- [TEXTO]:
+++

Por ejemplo, en Estados Unidos el movimiento populista surgió a fines del siglo XIX, representando los intereses y aspiraciones de las clases populares agrarias —asalariados y pequeños propietarios— en oposición a los grandes propietarios y a los grupos financieros concentrados. Esos legados populistas se ven todavía hoy en las posiciones progresistas de algunos sectores del Partido Demócrata. En Europa, en contraste, la idea de populismo pertenece a la entre guerra, y está asociada a un pensamiento nacionalista y xenófobo, discriminatorio de grupos inmigrantes y de minorías étnicas y religiosas. De ahí que ser populista en Europa hoy exprese una cierta nostalgia fascista.

Es en América Latina, sin embargo, donde el concepto se hace particularmente resbaladizo. Allí la noción de populismo se aplica a casi todo. El término ha cubierto un amplísimo menú de opciones ideológicas, normativas y de política económica, siempre bajo realidades políticas cambiantes en el tiempo. Surgido después de la Gran Depresión, y en algunos casos alrededor de la Segunda Guerra Mundial, el populismo fue el instrumento de incorporación política y económica de las clases populares. Su amplia coalición vehiculizó la irrupción rápida, explosiva —a veces violenta— de grupos subalternos en la escena política. El populismo fue una respuesta a la crisis del Estado oligárquico, el modelo exportador con democracia restringida.

+++

- [DATOS EXTRAÍDOS]:
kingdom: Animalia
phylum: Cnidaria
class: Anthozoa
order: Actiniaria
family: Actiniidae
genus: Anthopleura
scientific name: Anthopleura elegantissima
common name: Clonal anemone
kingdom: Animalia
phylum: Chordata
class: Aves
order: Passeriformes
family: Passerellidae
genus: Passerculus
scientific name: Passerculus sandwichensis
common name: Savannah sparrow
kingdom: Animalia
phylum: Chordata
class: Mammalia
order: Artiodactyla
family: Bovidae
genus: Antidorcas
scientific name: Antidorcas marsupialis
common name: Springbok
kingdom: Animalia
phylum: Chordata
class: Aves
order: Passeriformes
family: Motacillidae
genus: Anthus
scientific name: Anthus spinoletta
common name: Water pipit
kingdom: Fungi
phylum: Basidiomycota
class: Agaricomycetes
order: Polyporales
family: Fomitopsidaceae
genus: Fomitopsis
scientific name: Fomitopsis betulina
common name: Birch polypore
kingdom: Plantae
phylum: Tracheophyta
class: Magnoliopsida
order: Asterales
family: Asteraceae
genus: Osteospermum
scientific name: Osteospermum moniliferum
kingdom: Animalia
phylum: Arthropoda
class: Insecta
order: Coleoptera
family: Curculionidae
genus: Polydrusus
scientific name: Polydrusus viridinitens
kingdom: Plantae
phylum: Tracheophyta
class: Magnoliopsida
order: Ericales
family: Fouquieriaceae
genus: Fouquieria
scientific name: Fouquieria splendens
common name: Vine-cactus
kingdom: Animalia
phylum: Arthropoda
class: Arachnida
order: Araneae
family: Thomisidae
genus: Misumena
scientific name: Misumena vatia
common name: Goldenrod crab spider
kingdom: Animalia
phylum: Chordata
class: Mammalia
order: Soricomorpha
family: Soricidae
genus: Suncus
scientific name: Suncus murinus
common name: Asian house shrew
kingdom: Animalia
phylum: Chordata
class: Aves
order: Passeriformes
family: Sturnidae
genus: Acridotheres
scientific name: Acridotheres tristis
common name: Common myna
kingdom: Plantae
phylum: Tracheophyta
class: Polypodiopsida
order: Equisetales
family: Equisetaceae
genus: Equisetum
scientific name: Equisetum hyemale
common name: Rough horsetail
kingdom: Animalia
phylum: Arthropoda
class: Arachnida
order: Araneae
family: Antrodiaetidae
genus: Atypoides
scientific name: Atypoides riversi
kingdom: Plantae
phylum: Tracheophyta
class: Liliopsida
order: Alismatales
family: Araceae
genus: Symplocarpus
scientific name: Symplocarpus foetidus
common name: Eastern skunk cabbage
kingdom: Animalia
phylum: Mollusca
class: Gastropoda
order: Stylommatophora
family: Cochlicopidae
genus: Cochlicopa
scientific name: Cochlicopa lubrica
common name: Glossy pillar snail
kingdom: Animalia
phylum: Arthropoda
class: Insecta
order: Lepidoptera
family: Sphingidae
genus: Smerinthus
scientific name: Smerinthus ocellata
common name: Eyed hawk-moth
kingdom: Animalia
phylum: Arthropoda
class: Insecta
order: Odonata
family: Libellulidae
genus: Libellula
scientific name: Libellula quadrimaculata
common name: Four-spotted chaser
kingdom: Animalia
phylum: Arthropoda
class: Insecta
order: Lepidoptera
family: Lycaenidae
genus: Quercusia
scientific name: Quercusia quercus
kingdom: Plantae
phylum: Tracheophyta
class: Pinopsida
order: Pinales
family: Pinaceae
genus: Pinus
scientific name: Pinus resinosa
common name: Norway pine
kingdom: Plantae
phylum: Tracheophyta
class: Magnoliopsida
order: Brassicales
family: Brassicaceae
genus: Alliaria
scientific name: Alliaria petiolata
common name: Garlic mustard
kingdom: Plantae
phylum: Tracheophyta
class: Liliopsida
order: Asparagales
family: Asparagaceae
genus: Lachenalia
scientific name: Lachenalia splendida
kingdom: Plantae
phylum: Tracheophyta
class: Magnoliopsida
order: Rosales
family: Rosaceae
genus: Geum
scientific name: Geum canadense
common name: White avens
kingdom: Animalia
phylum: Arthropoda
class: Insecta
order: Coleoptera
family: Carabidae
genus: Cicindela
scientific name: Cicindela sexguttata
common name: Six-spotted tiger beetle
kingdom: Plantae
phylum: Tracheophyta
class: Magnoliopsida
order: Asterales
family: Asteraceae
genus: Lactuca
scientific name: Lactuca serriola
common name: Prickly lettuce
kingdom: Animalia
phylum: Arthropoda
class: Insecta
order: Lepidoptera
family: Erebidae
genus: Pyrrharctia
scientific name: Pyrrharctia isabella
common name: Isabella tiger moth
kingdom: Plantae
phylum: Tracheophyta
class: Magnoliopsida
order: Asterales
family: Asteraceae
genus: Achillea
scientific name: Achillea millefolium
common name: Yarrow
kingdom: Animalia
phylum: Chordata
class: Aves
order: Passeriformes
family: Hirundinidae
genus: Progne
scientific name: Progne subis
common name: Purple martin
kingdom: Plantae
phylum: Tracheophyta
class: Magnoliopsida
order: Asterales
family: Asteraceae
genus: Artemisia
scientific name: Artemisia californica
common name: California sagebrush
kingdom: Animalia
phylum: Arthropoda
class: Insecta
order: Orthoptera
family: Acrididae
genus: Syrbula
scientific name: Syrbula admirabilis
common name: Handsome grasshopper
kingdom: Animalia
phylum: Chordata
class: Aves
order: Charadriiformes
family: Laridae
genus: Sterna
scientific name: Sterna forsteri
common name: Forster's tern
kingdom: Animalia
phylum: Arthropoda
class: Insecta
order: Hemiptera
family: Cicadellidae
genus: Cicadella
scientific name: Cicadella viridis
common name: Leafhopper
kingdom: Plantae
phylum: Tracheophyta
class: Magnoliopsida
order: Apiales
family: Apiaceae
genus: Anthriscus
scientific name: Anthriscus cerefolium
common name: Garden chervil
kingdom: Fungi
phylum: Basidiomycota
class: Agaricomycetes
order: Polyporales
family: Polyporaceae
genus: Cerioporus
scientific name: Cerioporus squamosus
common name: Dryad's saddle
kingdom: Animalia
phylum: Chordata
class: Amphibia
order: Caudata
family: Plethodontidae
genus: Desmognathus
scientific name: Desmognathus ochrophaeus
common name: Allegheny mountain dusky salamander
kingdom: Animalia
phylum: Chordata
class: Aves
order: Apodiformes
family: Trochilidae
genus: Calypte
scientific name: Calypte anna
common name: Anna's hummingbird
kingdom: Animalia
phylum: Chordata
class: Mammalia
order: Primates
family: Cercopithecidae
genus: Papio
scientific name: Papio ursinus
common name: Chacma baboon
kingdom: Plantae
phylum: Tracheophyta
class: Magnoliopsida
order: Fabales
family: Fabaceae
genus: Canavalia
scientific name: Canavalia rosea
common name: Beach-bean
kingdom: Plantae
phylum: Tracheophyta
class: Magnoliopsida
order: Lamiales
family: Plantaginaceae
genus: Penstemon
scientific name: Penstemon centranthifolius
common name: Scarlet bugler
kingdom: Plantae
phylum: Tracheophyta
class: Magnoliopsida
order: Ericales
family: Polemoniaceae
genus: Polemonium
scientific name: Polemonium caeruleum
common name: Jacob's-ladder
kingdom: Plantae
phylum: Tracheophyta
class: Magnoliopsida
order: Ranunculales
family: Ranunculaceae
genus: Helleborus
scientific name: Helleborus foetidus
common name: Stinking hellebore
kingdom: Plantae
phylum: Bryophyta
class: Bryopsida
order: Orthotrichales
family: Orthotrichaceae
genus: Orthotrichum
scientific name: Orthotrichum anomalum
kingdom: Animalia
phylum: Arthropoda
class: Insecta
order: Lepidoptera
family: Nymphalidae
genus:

+++

- [TAREAS]:
1: Según el texto sobre el populismo, ¿a qué crisis respondió el populismo en América Latina?
2: En las filas, sustituye "order" por "orden" y reescribe todo lo que va desde la línea que contiene "family: Cochlicopidae" hasta la que contiene "common name: Eyed hawk-moth", ambas incluidas. Devuelve solo esas líneas.

- [RESPUESTAS EN ORDEN]:
1: A la crisis del Estado oligárquico, el modelo exportador con democracia restringida.

2:
family: Cochlicopidae
genus: Cochlicopa
scientific name: Cochlicopa lubrica
common name: Glossy pillar snail
kingdom: Animalia
phylum: Arthropoda
class: Insecta
orden: Lepidoptera
family: Sphingidae
genus: Smerinthus
scientific name: Smerinthus ocellata
common name: Eyed hawk-moth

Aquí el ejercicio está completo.